Toy Story was Pixar’s first feature-length animated film. It was the first feature-length computer animated film ever. If you care at all about film history, it’s a necessary watch. Chances are you have already seen it, or at least clips of it. But, if you haven’t, it’s something you need to experience. Yes, the kid’s movie about talking toys is something that every adult should see, too.
And Toy Story isn’t just a must-watch because of the history attached to it. It’s a clever movie with strong vocal performances, a well-crafted world, some laughs, and a good heart. The animation doesn’t hold up against more recent films, but this was 1995 – and it isn’t terrible. It’s not like playing a PS1 game nowadays; it holds up a lot better than that.
Toy Story 2
Toy Story 2 lacks a bit of the freshness of the original and the heart of its sequel. Does that make it bad? Of course not. It’s a wonderful movie – entertaining, funny, and its animation is solid.
Where else isn’t it as good? Its story and characters aren’t as engaging as one might hope, given the other two movies in the franchise. It’s fine, but a bit of a letdown. Still, it’s a great movie and one that you absolutely need to watch.
Toy Story 3
For my money, this is the best of the trilogy, the best Pixar movie ever, and one of the top animated movies of all time. It takes characters we’ve fallen in love with over the course of two previous films and forces them to explore their own mortality. In a children’s movie. I know, right?

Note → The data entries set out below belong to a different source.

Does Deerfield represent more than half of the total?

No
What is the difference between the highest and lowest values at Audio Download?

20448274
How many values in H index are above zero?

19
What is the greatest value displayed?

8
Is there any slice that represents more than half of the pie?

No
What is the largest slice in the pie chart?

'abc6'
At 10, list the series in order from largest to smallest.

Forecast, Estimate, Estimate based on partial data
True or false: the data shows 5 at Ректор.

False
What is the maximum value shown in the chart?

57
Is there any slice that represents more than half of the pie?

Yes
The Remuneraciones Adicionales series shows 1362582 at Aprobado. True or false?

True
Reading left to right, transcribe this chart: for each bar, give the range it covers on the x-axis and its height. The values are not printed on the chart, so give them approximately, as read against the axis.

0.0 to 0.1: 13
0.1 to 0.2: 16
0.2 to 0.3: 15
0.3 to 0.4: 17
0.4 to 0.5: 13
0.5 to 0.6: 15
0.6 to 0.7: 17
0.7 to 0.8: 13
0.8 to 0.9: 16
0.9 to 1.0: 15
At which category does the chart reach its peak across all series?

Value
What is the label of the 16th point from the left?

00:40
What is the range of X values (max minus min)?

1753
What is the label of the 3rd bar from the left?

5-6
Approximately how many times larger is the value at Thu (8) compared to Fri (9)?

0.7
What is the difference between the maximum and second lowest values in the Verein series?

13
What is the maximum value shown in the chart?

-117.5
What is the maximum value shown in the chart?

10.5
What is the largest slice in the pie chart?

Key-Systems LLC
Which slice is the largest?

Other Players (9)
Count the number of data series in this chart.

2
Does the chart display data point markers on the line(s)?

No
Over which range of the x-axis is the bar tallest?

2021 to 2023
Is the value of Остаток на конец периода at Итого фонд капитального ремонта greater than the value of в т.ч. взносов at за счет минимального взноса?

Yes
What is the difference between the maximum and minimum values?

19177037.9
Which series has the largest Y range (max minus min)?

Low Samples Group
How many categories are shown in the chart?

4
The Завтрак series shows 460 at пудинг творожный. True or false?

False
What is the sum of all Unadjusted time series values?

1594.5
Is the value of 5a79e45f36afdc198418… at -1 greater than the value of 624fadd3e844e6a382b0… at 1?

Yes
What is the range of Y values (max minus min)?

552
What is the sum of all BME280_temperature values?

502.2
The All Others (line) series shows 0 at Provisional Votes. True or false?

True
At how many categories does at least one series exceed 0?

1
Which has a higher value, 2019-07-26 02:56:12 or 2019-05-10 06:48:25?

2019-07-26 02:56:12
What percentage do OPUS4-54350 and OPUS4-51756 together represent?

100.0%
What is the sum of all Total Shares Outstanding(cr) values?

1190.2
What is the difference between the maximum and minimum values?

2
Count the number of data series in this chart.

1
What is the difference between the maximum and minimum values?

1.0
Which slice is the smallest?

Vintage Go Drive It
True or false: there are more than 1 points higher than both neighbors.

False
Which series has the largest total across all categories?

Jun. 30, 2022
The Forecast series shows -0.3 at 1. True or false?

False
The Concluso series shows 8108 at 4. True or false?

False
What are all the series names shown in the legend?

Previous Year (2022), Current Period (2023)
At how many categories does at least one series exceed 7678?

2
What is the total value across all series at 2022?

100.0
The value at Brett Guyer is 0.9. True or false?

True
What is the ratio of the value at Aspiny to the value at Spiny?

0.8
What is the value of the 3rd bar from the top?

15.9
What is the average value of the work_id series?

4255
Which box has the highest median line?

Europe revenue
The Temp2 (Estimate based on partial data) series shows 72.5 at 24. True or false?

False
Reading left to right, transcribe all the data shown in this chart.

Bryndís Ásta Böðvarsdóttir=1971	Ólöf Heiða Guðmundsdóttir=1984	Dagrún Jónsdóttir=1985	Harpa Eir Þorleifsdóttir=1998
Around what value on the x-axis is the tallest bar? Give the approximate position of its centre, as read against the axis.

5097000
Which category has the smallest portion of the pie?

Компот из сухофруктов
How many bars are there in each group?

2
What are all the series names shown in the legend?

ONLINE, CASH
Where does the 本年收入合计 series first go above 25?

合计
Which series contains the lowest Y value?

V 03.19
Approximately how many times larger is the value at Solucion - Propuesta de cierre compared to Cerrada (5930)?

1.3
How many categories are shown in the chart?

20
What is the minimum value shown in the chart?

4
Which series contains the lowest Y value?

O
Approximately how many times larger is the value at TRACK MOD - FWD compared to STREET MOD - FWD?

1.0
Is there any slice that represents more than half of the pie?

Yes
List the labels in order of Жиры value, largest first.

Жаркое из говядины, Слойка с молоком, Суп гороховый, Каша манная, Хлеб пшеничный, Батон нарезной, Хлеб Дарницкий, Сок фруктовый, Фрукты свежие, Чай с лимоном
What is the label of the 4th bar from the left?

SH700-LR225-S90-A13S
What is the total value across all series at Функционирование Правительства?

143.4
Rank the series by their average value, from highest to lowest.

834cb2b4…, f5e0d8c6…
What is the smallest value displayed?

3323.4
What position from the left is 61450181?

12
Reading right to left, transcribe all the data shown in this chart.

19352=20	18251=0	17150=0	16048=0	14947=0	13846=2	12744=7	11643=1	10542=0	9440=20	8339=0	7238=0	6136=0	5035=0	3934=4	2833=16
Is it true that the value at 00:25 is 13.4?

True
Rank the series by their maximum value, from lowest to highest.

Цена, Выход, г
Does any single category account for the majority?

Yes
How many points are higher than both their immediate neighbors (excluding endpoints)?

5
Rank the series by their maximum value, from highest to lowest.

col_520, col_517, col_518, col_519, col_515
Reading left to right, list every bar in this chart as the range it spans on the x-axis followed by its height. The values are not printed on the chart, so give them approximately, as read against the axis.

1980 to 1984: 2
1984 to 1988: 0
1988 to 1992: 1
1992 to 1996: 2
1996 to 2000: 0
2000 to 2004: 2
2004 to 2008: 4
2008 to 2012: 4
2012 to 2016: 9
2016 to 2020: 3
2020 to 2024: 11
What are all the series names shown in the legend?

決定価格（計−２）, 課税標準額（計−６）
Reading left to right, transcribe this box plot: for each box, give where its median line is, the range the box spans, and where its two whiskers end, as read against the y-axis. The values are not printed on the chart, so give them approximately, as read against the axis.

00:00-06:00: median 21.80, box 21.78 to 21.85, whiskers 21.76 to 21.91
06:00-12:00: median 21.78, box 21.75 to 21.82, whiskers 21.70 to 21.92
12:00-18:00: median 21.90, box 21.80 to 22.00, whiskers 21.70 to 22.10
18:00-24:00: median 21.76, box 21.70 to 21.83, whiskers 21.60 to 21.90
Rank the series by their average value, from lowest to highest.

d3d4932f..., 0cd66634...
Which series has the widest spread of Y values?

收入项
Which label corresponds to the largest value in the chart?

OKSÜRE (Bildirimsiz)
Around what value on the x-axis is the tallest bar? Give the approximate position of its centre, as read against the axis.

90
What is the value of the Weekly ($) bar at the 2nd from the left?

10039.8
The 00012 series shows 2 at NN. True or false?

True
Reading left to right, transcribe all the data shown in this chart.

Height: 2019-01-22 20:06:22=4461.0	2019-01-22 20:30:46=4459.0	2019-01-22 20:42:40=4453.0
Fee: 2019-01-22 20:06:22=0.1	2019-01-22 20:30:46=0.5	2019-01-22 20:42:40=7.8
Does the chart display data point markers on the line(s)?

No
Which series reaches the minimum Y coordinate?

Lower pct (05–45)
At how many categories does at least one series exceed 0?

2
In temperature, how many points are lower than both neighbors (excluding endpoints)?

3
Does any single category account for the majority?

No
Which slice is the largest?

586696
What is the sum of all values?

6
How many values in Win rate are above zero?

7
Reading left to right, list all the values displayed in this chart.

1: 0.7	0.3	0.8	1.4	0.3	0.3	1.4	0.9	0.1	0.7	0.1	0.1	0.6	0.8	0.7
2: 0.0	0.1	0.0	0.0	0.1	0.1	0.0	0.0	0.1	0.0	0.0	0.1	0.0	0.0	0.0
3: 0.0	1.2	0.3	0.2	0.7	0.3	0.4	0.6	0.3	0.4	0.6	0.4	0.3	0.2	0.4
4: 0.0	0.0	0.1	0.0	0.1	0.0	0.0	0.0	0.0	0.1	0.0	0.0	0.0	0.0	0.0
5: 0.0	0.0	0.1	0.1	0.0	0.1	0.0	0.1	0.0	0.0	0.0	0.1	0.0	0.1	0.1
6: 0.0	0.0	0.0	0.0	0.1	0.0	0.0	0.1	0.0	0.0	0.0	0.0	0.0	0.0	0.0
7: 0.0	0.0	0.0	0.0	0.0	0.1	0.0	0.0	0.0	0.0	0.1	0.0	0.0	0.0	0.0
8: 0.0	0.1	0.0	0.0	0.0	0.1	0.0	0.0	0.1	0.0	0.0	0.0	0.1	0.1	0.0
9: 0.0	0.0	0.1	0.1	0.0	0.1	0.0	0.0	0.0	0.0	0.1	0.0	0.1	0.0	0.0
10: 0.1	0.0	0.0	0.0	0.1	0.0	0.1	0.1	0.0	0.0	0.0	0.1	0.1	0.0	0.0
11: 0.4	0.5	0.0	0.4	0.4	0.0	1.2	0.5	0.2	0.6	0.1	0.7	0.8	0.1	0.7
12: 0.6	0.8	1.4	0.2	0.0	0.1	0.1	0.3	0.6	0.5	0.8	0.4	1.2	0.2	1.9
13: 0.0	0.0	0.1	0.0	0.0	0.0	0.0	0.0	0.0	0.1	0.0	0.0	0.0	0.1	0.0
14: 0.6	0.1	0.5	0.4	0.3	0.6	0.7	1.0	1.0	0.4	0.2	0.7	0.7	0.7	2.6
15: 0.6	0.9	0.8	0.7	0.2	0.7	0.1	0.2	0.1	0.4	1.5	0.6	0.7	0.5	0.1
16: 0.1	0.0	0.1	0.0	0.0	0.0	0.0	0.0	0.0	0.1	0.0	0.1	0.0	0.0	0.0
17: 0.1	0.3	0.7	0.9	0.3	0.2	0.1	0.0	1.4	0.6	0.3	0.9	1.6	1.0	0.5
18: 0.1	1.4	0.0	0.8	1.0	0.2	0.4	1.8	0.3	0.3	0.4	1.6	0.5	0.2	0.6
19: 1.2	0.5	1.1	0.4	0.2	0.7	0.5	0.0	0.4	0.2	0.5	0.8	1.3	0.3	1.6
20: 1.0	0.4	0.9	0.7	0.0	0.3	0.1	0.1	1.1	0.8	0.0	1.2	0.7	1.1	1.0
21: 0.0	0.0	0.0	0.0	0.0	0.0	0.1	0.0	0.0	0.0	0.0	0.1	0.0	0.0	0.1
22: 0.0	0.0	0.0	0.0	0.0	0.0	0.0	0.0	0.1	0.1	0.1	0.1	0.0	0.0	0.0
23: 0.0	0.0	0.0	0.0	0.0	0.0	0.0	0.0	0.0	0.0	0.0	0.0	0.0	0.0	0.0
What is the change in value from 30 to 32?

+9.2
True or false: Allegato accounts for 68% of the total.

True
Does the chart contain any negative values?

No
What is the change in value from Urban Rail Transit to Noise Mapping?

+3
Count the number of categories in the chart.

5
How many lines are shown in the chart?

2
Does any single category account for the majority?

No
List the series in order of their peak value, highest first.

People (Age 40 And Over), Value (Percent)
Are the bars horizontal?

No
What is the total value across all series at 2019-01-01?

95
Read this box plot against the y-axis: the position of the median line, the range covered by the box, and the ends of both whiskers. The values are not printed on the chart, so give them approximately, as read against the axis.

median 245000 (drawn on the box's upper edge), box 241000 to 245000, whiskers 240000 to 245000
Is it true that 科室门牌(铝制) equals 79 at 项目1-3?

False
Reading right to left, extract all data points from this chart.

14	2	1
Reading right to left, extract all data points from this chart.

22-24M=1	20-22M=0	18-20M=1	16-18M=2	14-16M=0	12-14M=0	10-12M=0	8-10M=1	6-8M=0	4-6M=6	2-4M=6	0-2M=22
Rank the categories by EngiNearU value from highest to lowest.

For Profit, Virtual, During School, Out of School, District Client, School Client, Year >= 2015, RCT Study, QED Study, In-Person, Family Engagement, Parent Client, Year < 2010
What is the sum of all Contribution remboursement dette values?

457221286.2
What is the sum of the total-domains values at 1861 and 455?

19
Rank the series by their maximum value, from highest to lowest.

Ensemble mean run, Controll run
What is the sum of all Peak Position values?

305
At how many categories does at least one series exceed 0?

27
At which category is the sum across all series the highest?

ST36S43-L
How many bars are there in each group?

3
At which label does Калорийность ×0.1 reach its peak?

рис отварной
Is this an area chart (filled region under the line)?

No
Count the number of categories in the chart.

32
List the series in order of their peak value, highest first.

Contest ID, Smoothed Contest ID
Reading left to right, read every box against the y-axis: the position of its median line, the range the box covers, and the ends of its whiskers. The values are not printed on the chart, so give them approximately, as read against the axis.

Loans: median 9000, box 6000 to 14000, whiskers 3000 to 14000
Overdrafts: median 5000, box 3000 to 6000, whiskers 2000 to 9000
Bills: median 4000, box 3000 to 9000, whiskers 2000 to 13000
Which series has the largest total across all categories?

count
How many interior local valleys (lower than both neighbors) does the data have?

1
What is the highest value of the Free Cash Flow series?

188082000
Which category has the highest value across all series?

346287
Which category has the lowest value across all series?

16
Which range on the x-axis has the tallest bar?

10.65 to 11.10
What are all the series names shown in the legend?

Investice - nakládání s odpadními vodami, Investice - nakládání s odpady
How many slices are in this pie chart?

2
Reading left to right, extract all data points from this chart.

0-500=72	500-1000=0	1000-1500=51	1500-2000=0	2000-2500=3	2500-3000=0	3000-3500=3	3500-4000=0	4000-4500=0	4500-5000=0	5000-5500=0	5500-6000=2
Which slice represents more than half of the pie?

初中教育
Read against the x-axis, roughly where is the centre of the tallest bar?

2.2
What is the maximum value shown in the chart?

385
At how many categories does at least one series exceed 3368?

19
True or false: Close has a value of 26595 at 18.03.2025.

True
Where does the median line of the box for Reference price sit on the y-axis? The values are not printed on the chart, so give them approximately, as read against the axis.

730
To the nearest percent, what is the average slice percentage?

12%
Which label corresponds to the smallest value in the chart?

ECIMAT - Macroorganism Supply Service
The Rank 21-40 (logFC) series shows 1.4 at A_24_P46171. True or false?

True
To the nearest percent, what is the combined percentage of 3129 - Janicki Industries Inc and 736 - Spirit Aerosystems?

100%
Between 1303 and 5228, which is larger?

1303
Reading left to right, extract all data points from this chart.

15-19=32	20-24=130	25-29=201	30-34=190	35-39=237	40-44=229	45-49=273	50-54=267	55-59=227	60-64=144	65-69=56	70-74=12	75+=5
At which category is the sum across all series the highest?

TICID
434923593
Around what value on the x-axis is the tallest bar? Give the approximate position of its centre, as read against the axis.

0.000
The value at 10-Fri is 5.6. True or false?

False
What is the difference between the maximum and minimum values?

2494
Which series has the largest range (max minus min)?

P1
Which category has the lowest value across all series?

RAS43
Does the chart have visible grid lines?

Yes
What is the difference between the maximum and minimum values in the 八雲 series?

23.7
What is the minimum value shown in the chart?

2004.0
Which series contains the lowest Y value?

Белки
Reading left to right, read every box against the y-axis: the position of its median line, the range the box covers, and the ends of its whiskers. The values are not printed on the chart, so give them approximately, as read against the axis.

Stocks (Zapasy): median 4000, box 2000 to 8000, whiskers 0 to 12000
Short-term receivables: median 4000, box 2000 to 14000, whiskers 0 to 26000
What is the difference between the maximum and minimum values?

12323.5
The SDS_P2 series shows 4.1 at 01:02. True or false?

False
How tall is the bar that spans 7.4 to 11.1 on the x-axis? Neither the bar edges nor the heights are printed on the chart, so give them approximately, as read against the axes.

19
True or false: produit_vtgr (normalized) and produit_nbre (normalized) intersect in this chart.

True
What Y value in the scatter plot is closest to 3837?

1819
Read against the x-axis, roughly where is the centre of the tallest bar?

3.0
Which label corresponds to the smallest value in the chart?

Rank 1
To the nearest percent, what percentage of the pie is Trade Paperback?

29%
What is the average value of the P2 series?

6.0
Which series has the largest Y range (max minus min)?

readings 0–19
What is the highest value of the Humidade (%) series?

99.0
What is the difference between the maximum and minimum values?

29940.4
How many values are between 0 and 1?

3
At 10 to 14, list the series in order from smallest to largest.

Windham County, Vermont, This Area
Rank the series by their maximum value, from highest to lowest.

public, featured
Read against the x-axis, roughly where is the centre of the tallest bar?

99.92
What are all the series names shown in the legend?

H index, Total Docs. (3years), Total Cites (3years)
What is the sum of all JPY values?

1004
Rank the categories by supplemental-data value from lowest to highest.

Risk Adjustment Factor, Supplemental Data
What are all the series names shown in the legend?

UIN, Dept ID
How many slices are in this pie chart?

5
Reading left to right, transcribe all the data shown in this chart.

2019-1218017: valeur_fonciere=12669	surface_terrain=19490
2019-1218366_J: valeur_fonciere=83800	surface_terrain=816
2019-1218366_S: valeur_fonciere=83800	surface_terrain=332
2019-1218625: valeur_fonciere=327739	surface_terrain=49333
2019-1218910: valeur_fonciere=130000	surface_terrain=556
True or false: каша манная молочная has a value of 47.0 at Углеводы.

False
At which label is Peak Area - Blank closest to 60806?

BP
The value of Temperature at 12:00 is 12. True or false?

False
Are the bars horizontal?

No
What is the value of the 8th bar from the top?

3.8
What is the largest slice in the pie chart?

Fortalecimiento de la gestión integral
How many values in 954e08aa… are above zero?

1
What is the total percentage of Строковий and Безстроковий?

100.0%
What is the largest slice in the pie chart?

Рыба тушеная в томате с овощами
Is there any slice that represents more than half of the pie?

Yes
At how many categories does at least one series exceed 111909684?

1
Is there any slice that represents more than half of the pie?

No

It’s especially affecting if you grew up with the movies and your age mimics Andy’s – the human who owns most of the main toys. The toys wind up working as a metaphor for your own childhood toys and memories. But even if you didn’t grow up with them, they’re still great movies; and Toy Story 3 is a perfect conclusion to the series.
Yes, I know Toy Story 4 is in production. It should not be. This is one of the best trilogies of all time. Let it be.
If you aren’t incredibly touched by the first 5 minutes of Up, you probably don’t have a soul – or it’s so black that nothing will ever awaken it again. In just a 5-minute montage, Pixar brought many people to tears. And then there’s still a whole movie waiting, which sees an elderly man and a child travel a long way and have a great adventure.
Look, Up is worth watching just for its opening montage, but the movie that follows is a lot of fun, too. It has some memorable characters, a bit of danger, a talking dog, a lot of laughs, and several shots so gorgeous that they’ll likely never leave your mind.